* Assigned task *
Could you repeat the entries below exactly, but only from the line with "thumb mcp: (205, 267)" through the line with "pinky mcp: (426, 444)", and without any picture?

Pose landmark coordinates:
====

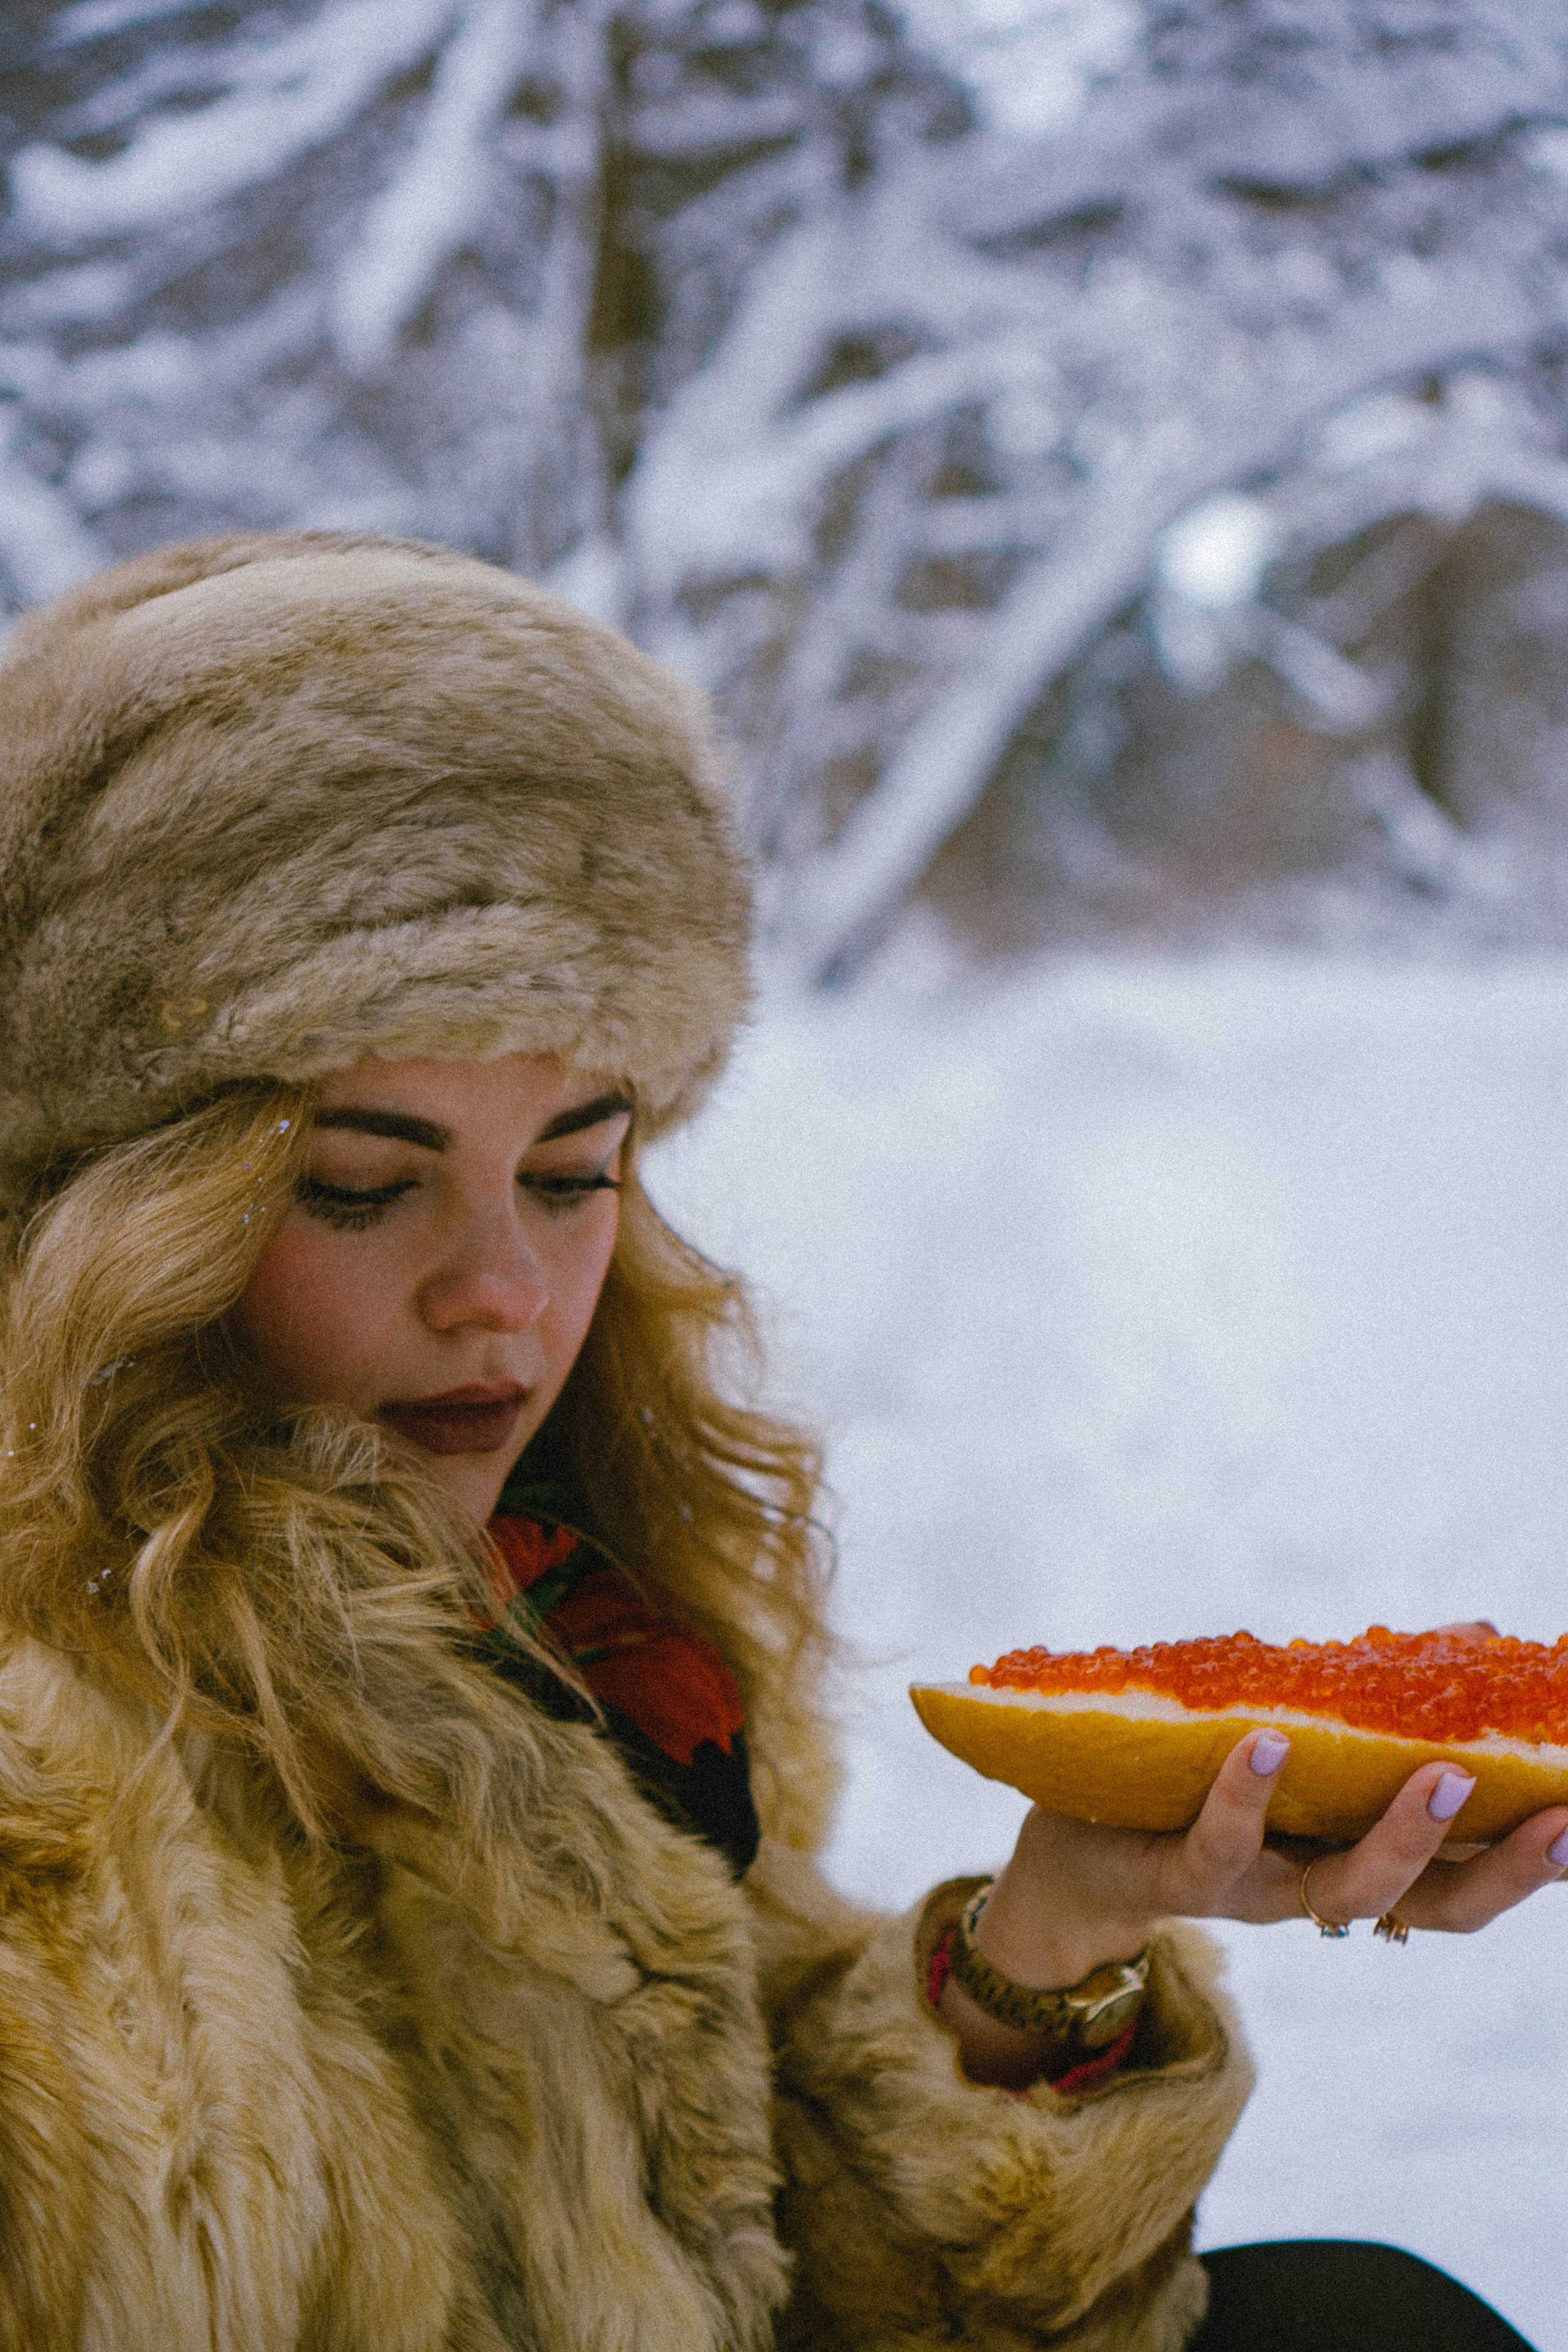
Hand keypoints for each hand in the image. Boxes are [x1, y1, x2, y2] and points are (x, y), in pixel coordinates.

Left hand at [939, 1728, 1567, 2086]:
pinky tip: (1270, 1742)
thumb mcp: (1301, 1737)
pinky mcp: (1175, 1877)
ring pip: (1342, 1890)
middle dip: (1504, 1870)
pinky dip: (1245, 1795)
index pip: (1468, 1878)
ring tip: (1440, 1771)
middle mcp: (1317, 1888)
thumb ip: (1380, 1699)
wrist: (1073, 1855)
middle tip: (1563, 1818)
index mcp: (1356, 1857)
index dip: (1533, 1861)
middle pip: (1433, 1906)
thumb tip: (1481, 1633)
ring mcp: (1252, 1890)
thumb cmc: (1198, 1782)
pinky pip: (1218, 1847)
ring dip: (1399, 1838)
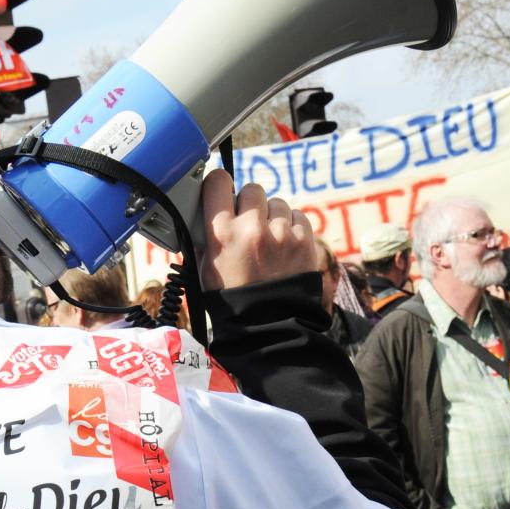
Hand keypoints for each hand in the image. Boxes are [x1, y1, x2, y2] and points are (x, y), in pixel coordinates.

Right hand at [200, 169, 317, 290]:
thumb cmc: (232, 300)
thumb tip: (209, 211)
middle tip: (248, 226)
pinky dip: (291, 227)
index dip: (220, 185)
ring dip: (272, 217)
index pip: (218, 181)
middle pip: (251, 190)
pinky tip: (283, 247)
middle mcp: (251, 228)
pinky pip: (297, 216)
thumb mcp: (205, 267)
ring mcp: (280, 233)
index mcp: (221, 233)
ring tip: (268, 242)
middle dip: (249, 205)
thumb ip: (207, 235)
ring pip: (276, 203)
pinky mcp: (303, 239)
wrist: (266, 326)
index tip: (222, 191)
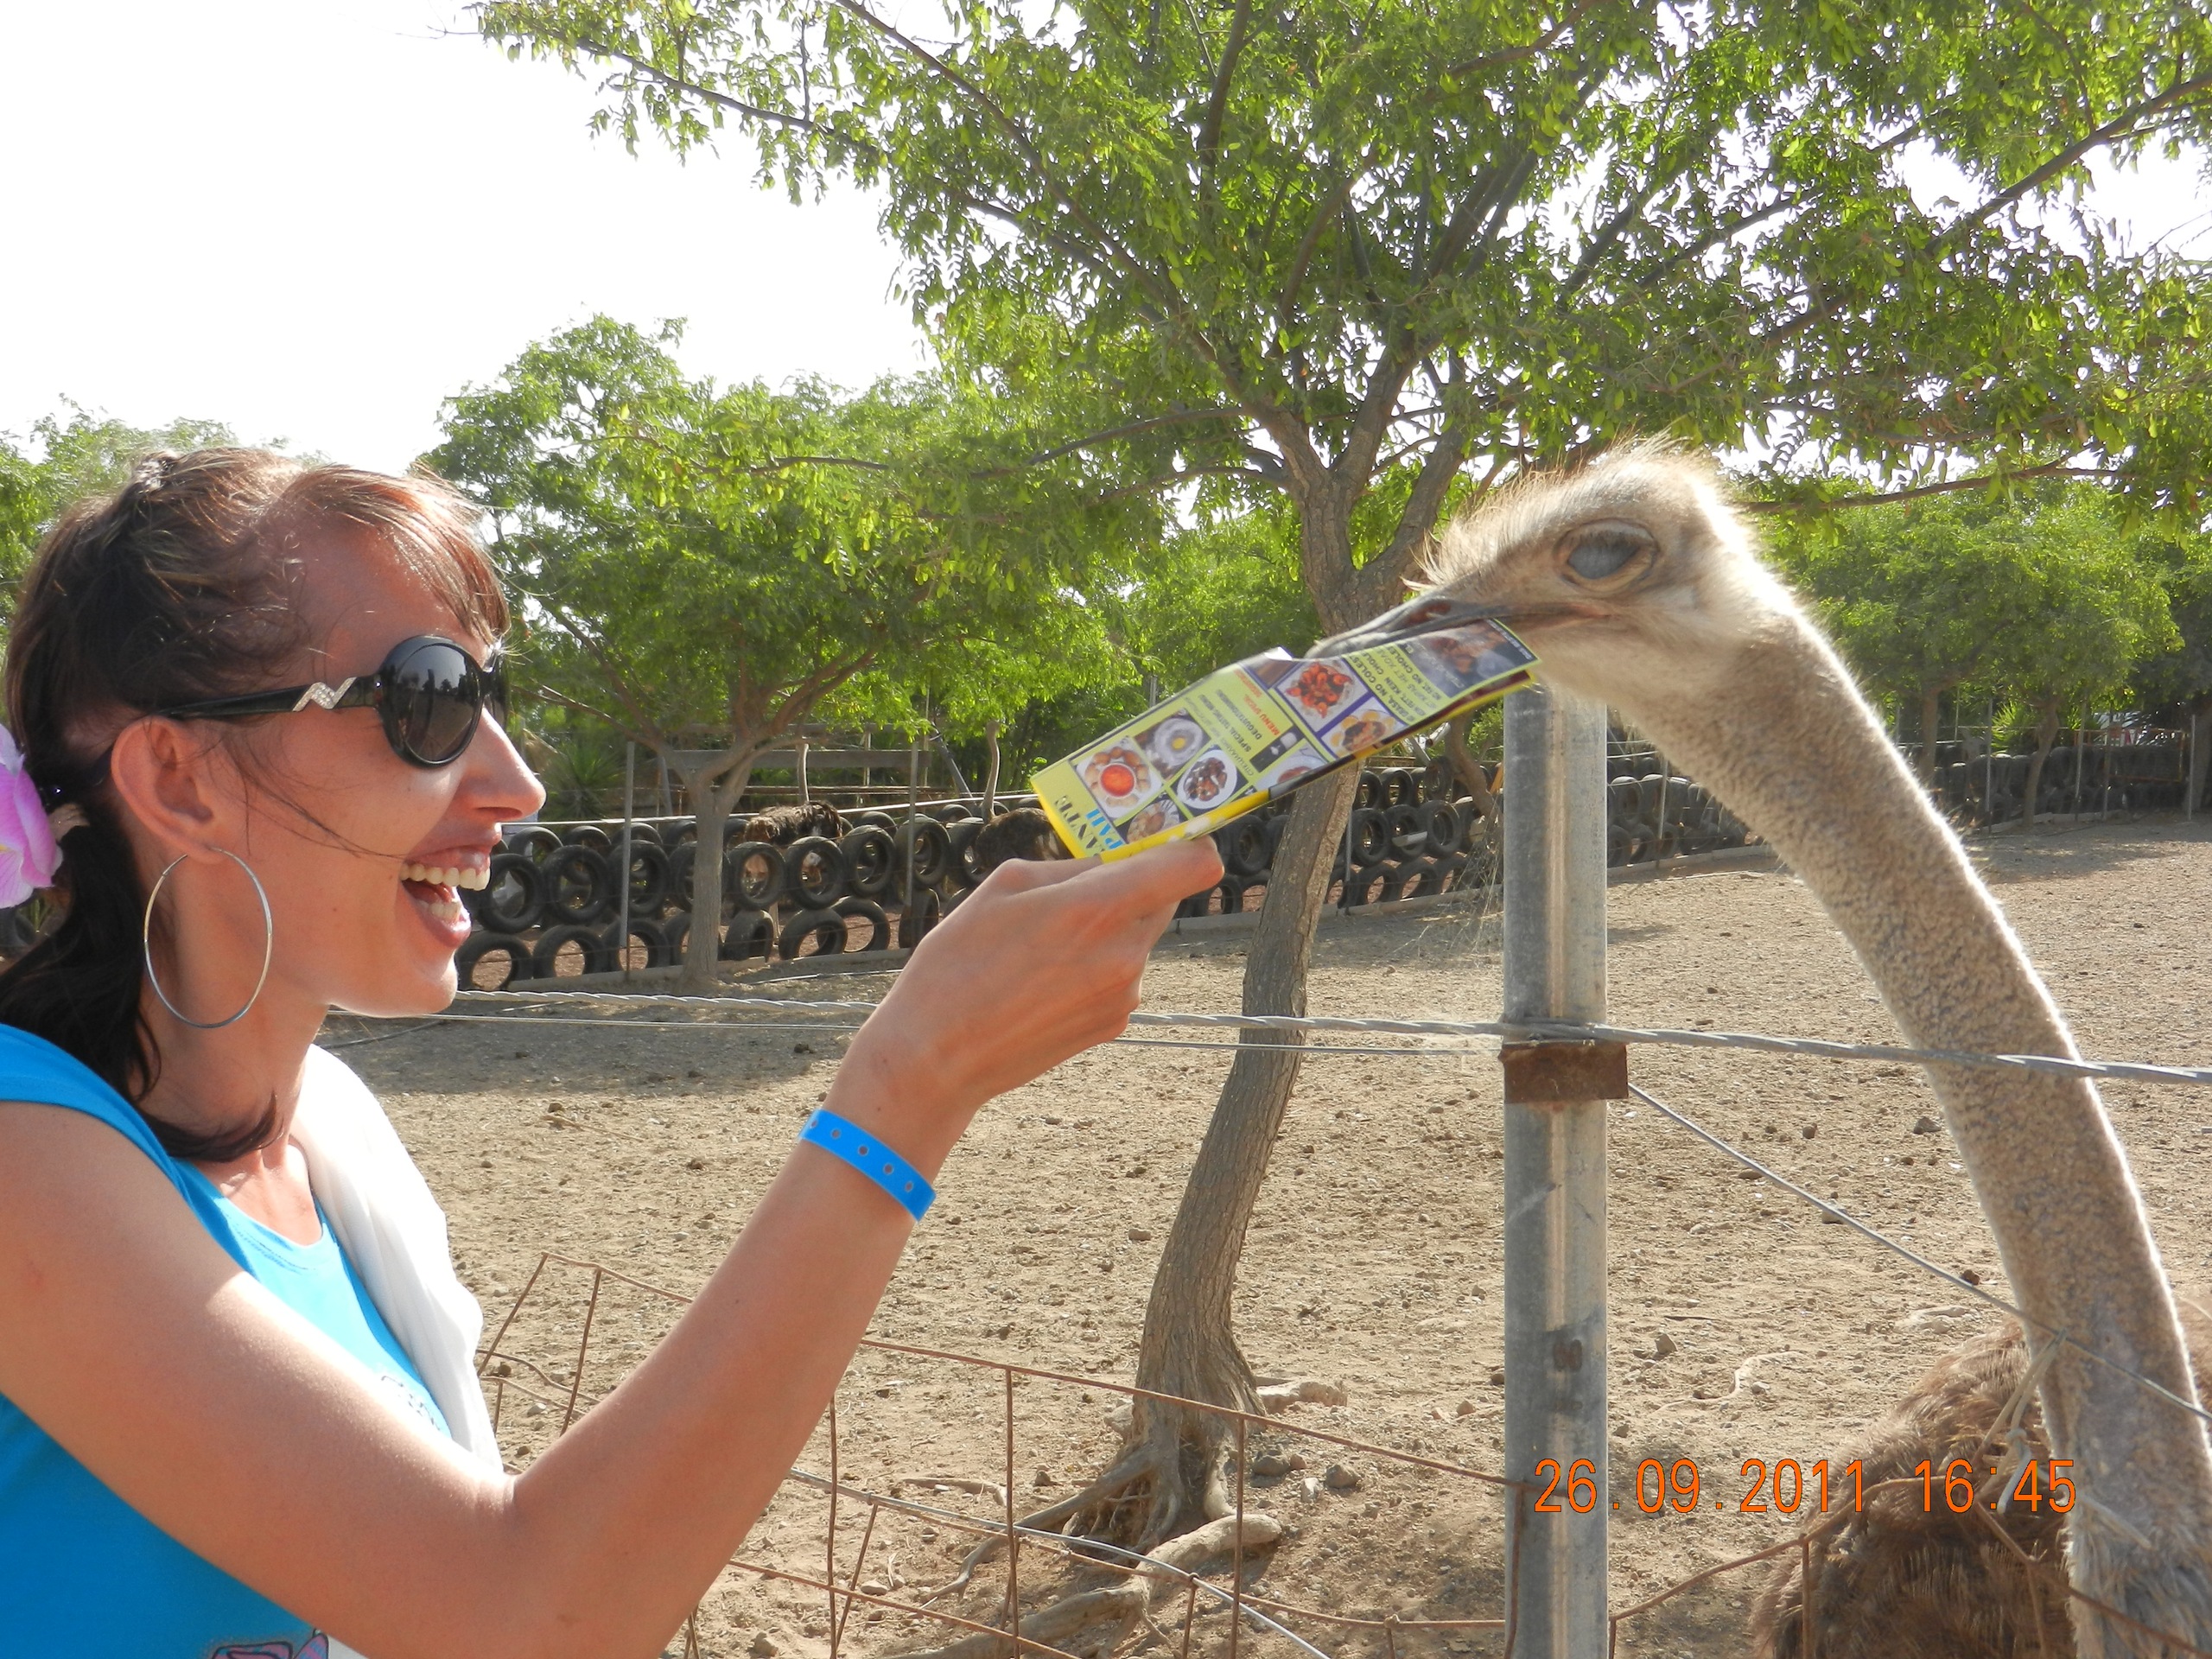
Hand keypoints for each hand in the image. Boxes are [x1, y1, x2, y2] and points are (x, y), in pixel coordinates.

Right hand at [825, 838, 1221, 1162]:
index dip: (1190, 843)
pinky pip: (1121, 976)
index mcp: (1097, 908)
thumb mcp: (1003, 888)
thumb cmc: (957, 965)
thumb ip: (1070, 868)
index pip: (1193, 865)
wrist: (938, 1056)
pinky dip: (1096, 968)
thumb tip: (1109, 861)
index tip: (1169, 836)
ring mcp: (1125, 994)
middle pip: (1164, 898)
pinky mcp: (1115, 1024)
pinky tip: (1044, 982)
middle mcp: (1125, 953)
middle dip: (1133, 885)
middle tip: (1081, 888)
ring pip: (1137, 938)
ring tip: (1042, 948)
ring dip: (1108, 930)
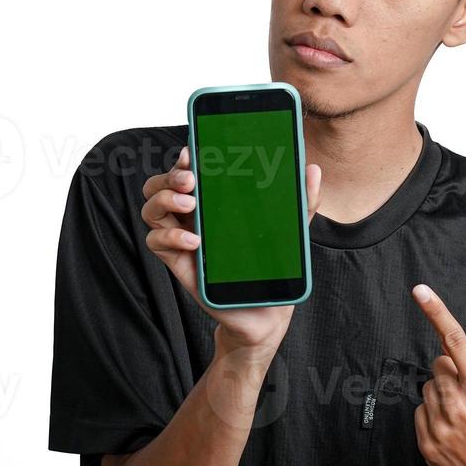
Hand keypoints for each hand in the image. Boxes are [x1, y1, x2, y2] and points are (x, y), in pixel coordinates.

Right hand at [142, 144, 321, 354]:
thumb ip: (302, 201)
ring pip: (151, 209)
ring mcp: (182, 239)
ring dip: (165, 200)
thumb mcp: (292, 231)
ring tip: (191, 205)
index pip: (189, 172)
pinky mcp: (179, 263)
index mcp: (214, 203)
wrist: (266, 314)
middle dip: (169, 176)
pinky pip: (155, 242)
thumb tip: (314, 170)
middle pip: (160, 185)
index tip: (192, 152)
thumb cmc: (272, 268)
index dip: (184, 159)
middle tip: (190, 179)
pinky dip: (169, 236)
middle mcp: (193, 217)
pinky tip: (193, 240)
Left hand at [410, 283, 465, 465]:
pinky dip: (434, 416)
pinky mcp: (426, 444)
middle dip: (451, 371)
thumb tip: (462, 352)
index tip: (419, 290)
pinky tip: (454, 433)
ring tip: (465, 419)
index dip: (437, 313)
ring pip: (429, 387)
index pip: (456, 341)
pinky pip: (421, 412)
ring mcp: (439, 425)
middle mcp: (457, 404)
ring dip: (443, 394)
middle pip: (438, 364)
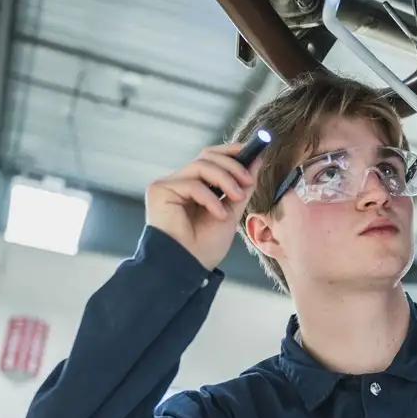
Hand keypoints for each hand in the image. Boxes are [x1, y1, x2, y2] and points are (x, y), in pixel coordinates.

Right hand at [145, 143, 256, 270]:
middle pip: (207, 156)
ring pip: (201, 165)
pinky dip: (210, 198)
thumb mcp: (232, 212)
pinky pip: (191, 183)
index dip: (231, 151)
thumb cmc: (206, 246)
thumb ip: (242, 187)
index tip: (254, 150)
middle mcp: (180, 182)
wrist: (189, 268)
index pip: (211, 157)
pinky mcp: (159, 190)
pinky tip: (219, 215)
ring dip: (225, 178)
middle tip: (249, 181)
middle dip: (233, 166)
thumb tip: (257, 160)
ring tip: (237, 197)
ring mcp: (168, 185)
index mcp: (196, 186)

====

* Result *
thumb mcp: (205, 267)
ring mcp: (280, 233)
index mcp: (221, 233)
ring tip: (268, 242)
middle dip: (249, 205)
thumb ip: (207, 235)
ring pip: (276, 203)
pinky mcp: (303, 239)
wrist: (266, 326)
index tip: (222, 191)
Hand keypoints for each hand in the image. Boxes are [x1, y1, x2, y2] and points are (x, y), in pixel coordinates.

Right hand at [825, 838, 1221, 1162]:
index dip: (1190, 843)
pinky pip: (1121, 976)
index mcp: (1097, 908)
thumb mcp: (1003, 888)
thumb cmc: (957, 965)
thumb ip: (1070, 868)
index pip: (1193, 865)
wrist: (938, 1056)
pinky dip: (1096, 968)
thumb tip: (1109, 861)
index tip: (1169, 836)
ring mcp: (1125, 994)
middle pip: (1164, 898)
pinky mcp: (1115, 1024)
pinky tip: (1044, 982)
middle mcp: (1125, 953)
middle dip: (1133, 885)
middle tip: (1081, 888)
ring pip: (1137, 938)
ring tip: (1042, 948)
ring dip: (1108, 930)
Hand keypoints for each hand in the image. Boxes are [x1, y1, x2, y2] and points are (x, y), in pixel coordinates.

Right hand at [142, 144, 321, 354]:
thumb ip: (302, 201)
ring pip: (151, 209)
ring mcp: (182, 239)
ring dip: (165, 200)
thumb mcp: (292, 231)
ring tip: (191, 205)
index pip: (189, 172)
pinky mcp: (179, 263)
index mcp: (214, 203)
wrist: (266, 314)
middle dip: (169, 176)
pinky pip: (155, 242)
thumb tip: (314, 170)
middle pip: (160, 185)
index tip: (192, 152)
thumb cmc: (272, 268)
index dip: (184, 159)
middle tip: (190, 179)
pinky dip: (169, 236)
middle mcp: (193, 217)
pinky tip: (193, 240)
Left hand at [410, 283, 465, 465]:
pinky dip: (434, 416)
pinky mcp: (426, 444)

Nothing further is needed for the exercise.